Well, that snapped back pretty fast. Compared to the two months that preceded it, April was a welcome change for investors. American enterprise recovered quite a bit of the value lost in the preceding 6 weeks, as the S&P 500 rose 12.82% and the Russell 2000 increased by 13.74%. International stocks were also higher, but less so, as the major indices rose mid to high single digit percentages. In fixed income, bond prices rose as yields fells for both the US government and corporate America.
The market continued its strength off the March 23rd, 2020 low, confounding overwhelmingly bearish commentators and scared investors (and perhaps their intermediaries). Many observers point to the unprecedented level of uncertainty in the economy and wonder why the stock market is recovering so fast, while signs of an economic recovery are not yet on the horizon.

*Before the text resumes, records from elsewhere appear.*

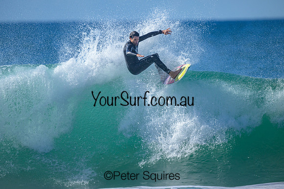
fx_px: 6645
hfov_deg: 2.4
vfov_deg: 1.6
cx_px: 135
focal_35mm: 842
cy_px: 90
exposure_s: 1/2000
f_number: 6.3
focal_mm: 800
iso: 280
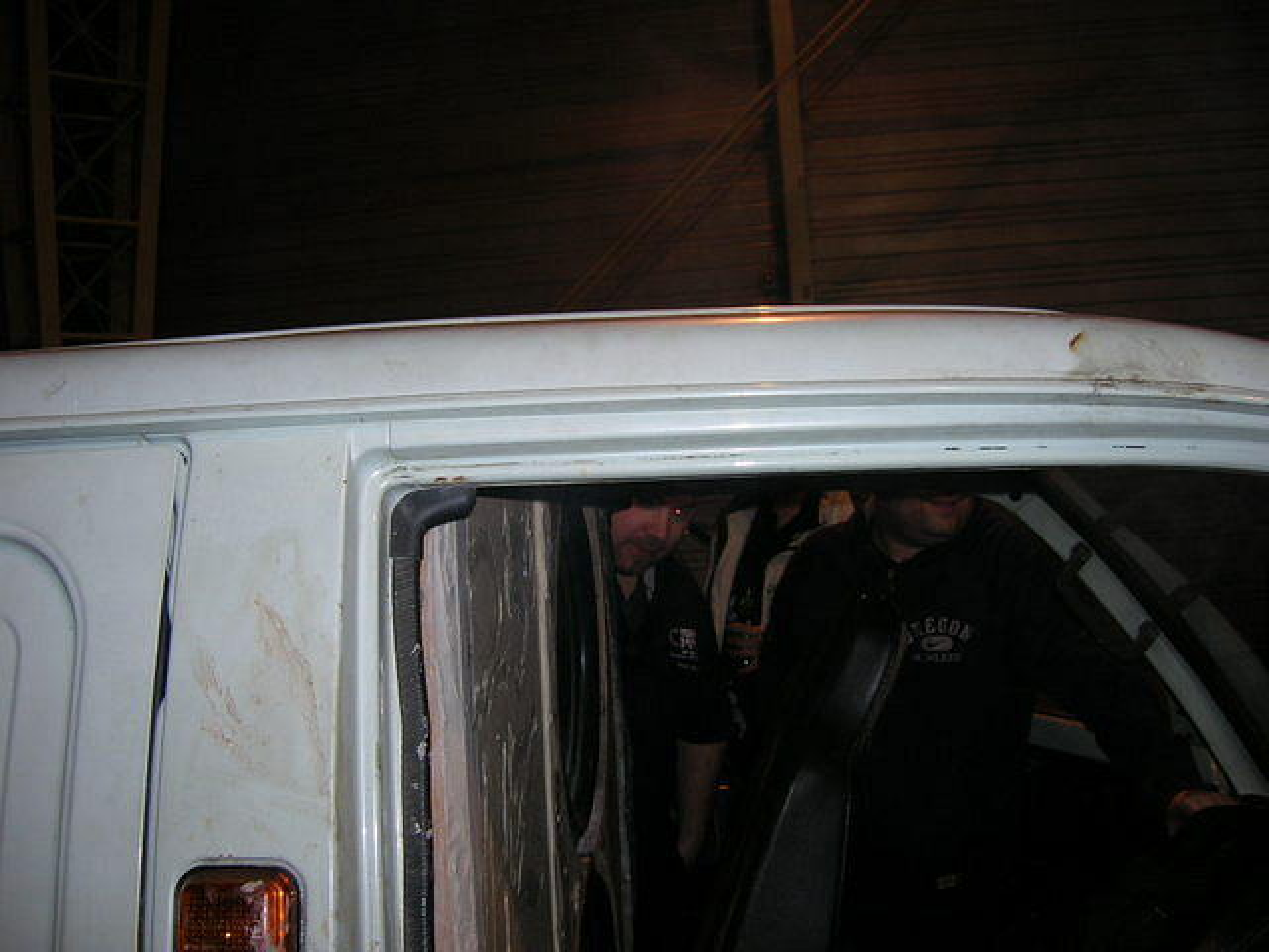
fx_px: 1246
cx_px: 634
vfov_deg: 41.8
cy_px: 476
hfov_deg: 54.0
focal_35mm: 34
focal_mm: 5.7
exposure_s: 1/60.1
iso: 50
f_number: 2.9
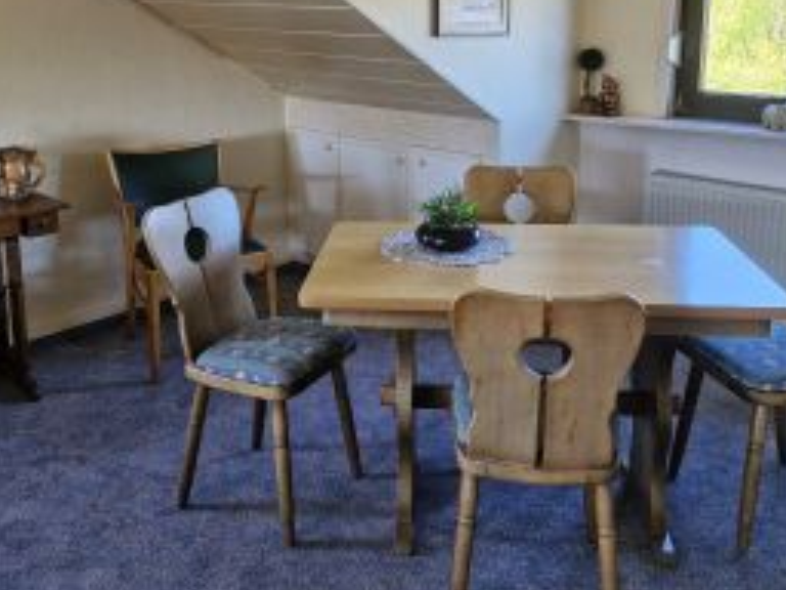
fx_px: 817
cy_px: 172
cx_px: 405
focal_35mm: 36
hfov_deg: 51.3
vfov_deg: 38.9
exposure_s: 1/100
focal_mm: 5.54
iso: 160
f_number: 1.8
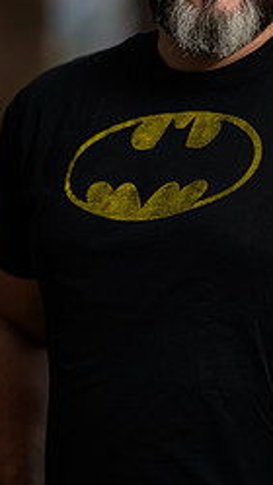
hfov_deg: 4.7
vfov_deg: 8.4
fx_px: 3296
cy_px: 84
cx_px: 244
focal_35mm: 256
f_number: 2
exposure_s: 1/250
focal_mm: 135
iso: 200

This may seem obvious, but the stock market and the real economy are not one and the same. The recovery took much longer in 2008, and this is in part because it took policy makers much longer to act. During the Financial Crisis, very few people knew what needed to be done to address the economy and political will was lacking. This time around, policy makers are more knowledgeable about what to do, have more credible plans, and have been quicker to act on them.
The economic damage has been unprecedented, but so too has the response. While we cannot pin-point the exact time and date of the economic recovery, we feel confident that there will be one. If the market feels confident there will be one, it can begin to price it. If you sit around waiting for all of the questions to have answers and for the economic data to have turned positive, you may well miss the recovery in the market.